In an attempt to attract overseas funds, the Govt. of India said non-repatriable investments by nonresident Indians (NRIs), overseas citizens of India (OCIs) and persons of Indian origin (PIOs) will be treated as domestic investments and will not be subject to FDI caps. The Cabinet approved some amendments, including changes in the definition of NRI, to be incorporated in the FDI policy, “Investment by NRIs under Schedule 4 of FEMA (Transfer or issue of security by persons residing outside India).
“Regulations will be deemed to be domestic investment at par with the investment made by residents.” an official statement said. The NDA government, which has liberalized the FDI policy for sectors such as Defense, Railways, infrastructure, medical devices and insurance, is keen to tap NRIs, OCIs and PIOs. The government wants to channelize the funds of NRIs, who now have set up large companies abroad, by treating their non-repatriable investments as domestic investments. NRIs have been demanding from the government that their investments be considered as domestic investments.
A committee set up to look into the possibility of treating non-repatriable NRI funds as domestic investments, had earlier said that NRIs might prefer investing through corporate entities. “It was intended to provide NRIs an incentive to bring funds into India without repatriation rights, at a time when foreign exchange reserves were limited and capital inflows were modest,” the statement said.

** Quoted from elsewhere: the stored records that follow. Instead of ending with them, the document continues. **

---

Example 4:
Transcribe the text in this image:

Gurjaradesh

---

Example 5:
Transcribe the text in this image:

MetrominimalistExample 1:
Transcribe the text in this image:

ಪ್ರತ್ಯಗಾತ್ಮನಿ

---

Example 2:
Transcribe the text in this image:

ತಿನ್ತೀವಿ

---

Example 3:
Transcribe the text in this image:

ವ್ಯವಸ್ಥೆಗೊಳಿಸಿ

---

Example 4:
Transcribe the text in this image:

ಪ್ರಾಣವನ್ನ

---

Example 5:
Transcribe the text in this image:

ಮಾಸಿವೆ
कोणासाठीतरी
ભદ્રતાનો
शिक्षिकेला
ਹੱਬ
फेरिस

The provision should continue to incentivize investments by NRIs, including OCIs and PIOs, resulting in increased investments in the country.
“This will enable investments by NRIs, OCI and PIO cardholders under Schedule 4 on non-repatriation basis, across sectors without being subjected to any of the conditions associated to foreign investment,” it said. During the April-February period of the previous fiscal year, FDI rose by 39 per cent to $28.81 billion, as against $20.76 billion in the same period last fiscal year.